Data for this exercise: Begin

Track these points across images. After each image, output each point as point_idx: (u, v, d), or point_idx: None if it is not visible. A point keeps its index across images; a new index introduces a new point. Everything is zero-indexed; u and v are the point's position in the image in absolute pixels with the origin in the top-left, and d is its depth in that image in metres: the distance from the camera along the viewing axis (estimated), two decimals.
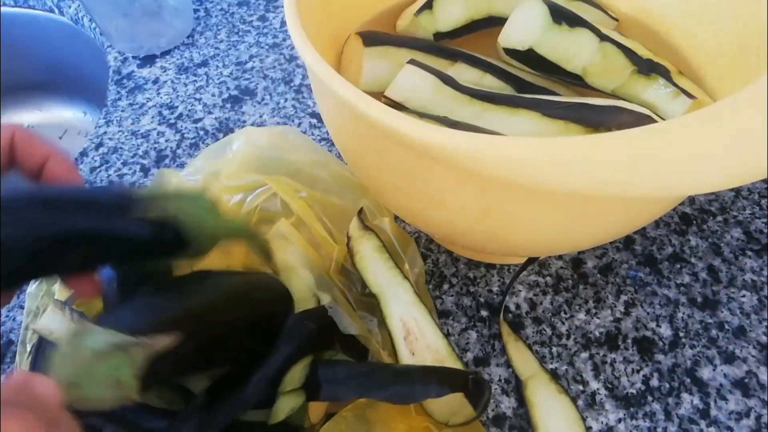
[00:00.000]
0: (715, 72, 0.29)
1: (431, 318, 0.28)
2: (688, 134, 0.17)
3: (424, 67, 0.27)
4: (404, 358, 0.27)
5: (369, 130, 0.22)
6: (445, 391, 0.24)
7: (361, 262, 0.30)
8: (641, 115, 0.26)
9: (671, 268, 0.35)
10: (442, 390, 0.24)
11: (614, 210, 0.22)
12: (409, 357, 0.27)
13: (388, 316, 0.28)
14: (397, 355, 0.28)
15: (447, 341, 0.28)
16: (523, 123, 0.26)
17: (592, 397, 0.30)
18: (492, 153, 0.17)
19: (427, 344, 0.27)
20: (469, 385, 0.24)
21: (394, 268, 0.30)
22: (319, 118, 0.45)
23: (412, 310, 0.28)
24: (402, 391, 0.24)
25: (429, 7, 0.31)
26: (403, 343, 0.28)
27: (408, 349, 0.27)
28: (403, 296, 0.29)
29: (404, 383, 0.24)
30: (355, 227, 0.31)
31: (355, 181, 0.35)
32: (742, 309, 0.33)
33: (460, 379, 0.25)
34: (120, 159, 0.45)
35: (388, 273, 0.29)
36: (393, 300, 0.29)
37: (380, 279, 0.29)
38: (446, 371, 0.25)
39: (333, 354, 0.28)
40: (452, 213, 0.24)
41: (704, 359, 0.31)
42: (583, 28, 0.28)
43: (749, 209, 0.37)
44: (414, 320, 0.28)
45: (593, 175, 0.17)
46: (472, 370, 0.26)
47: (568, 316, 0.33)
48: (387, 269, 0.29)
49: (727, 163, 0.16)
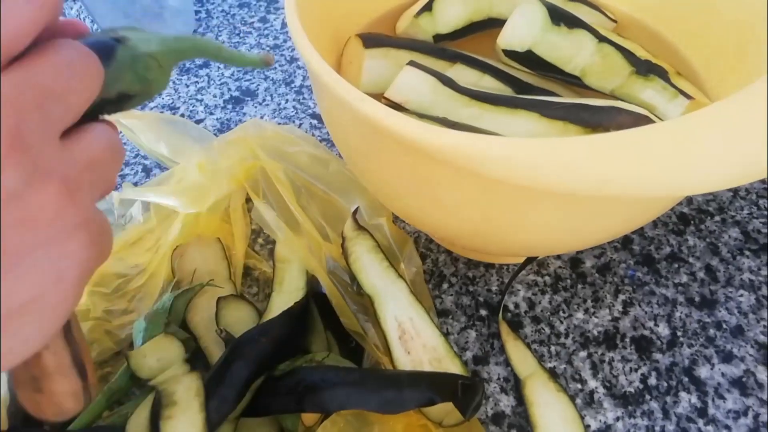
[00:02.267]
0: (713, 73, 0.29)
1: (428, 317, 0.28)
2: (687, 134, 0.17)
3: (424, 69, 0.27)
4: (399, 358, 0.27)
5: (369, 130, 0.22)
6: (434, 400, 0.24)
7: (356, 264, 0.30)
8: (639, 116, 0.26)
9: (669, 268, 0.35)
10: (430, 399, 0.24)
11: (613, 210, 0.22)
12: (405, 356, 0.27)
13: (382, 317, 0.28)
14: (392, 355, 0.27)
15: (444, 339, 0.28)
16: (522, 124, 0.26)
17: (591, 395, 0.30)
18: (491, 153, 0.17)
19: (423, 343, 0.27)
20: (458, 392, 0.24)
21: (389, 267, 0.29)
22: (320, 119, 0.46)
23: (407, 309, 0.28)
24: (390, 401, 0.24)
25: (428, 9, 0.32)
26: (398, 343, 0.27)
27: (403, 349, 0.27)
28: (398, 296, 0.28)
29: (393, 391, 0.24)
30: (349, 228, 0.31)
31: (354, 180, 0.35)
32: (740, 308, 0.33)
33: (449, 386, 0.24)
34: None
35: (383, 273, 0.29)
36: (388, 300, 0.28)
37: (375, 279, 0.29)
38: (435, 377, 0.25)
39: (324, 356, 0.28)
40: (451, 213, 0.24)
41: (702, 358, 0.31)
42: (582, 30, 0.28)
43: (747, 209, 0.38)
44: (410, 320, 0.28)
45: (592, 176, 0.17)
46: (461, 375, 0.26)
47: (567, 315, 0.33)
48: (382, 269, 0.29)
49: (725, 163, 0.16)
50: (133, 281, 0.33)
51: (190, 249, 0.34)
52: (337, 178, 0.36)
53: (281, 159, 0.37)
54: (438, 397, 0.24)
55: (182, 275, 0.33)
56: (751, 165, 0.16)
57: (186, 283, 0.33)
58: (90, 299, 0.32)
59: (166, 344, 0.27)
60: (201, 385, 0.24)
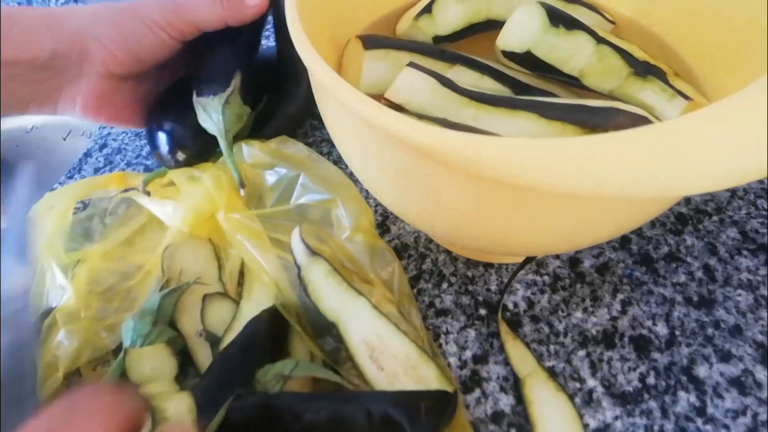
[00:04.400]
0: (711, 74, 0.29)
1: (393, 326, 0.27)
2: (685, 134, 0.17)
3: (424, 70, 0.27)
4: (373, 377, 0.26)
5: (369, 131, 0.22)
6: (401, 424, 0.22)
7: (314, 293, 0.28)
8: (638, 116, 0.26)
9: (667, 268, 0.35)
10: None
11: (611, 210, 0.22)
12: (379, 373, 0.26)
13: (348, 341, 0.27)
14: (366, 377, 0.26)
15: (415, 345, 0.27)
16: (521, 124, 0.27)
17: (589, 394, 0.30)
18: (490, 154, 0.18)
19: (393, 354, 0.26)
20: (422, 415, 0.23)
21: (348, 288, 0.28)
22: (320, 119, 0.46)
23: (372, 325, 0.27)
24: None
25: (428, 11, 0.32)
26: (369, 362, 0.26)
27: (375, 366, 0.26)
28: (360, 315, 0.27)
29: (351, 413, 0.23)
30: (301, 255, 0.29)
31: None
32: (738, 308, 0.33)
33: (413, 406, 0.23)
34: (124, 160, 0.45)
35: (342, 295, 0.28)
36: (351, 322, 0.27)
37: (335, 304, 0.28)
38: (398, 398, 0.24)
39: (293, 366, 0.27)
40: (451, 213, 0.24)
41: (700, 357, 0.31)
42: (580, 31, 0.28)
43: (745, 209, 0.38)
44: (377, 336, 0.27)
45: (590, 176, 0.17)
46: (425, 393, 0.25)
47: (566, 314, 0.33)
48: (341, 291, 0.28)
49: (723, 163, 0.16)
50: (128, 280, 0.34)
51: (180, 249, 0.34)
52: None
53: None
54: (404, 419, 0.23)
55: (172, 275, 0.33)
56: (749, 165, 0.16)
57: (175, 282, 0.33)
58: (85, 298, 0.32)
59: (164, 356, 0.27)
60: (192, 401, 0.25)
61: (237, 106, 0.35)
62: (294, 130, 0.44)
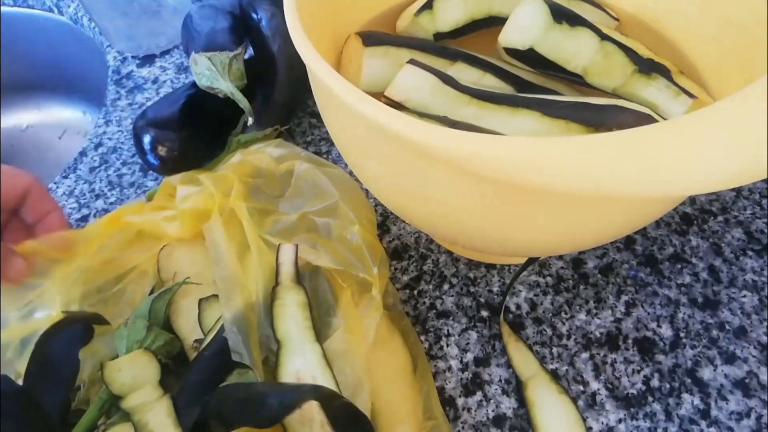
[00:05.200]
0: (716, 72, 0.29)
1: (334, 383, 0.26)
2: (689, 133, 0.16)
3: (424, 67, 0.27)
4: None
5: (369, 129, 0.22)
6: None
7: (279, 309, 0.28)
8: (642, 115, 0.26)
9: (672, 269, 0.35)
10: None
11: (615, 210, 0.22)
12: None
13: (282, 364, 0.26)
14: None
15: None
16: (524, 123, 0.26)
17: (593, 397, 0.30)
18: (492, 153, 0.17)
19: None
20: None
21: (309, 329, 0.28)
22: (319, 118, 0.45)
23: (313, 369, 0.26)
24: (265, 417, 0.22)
25: (429, 7, 0.31)
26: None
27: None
28: (308, 356, 0.27)
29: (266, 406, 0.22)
30: (286, 276, 0.29)
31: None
32: (743, 309, 0.33)
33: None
34: (119, 159, 0.45)
35: (301, 332, 0.28)
36: (295, 354, 0.27)
37: (291, 331, 0.27)
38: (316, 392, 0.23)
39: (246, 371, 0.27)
40: (452, 213, 0.23)
41: (705, 359, 0.31)
42: (584, 28, 0.28)
43: (750, 209, 0.37)
44: (312, 378, 0.26)
45: (594, 175, 0.17)
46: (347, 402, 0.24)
47: (569, 316, 0.33)
48: (302, 328, 0.28)
49: (727, 162, 0.16)
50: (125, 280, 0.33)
51: (177, 249, 0.33)
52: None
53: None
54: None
55: (167, 276, 0.33)
56: (753, 165, 0.16)
57: (170, 284, 0.32)
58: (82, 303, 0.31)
59: (145, 362, 0.26)
60: (171, 404, 0.25)
61: (238, 70, 0.40)
62: (288, 119, 0.44)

Data for this exercise: End

# [Exercise prompt]
Copy out the range of lines above starting at the line with "28: (403, 296, 0.29)" and ending at the line with "49: (727, 163, 0.16)", exactly and including both.

# [Result]
28: (403, 296, 0.29)
29: (404, 383, 0.24)
30: (355, 227, 0.31)
31: (355, 181, 0.35)
32: (742, 309, 0.33)
33: (460, 379, 0.25)
34: (120, 159, 0.45)
35: (388, 273, 0.29)
36: (393, 300, 0.29)
37: (380, 279, 0.29)
38: (446, 371, 0.25)
39: (333, 354, 0.28)
40: (452, 213, 0.24)
41: (704, 359, 0.31)
42: (583, 28, 0.28)
43: (749, 209, 0.37)
44: (414, 320, 0.28)
45: (593, 175, 0.17)
46: (472, 370, 0.26)
47: (568, 316, 0.33)
48: (387, 269, 0.29)
49: (727, 163, 0.16)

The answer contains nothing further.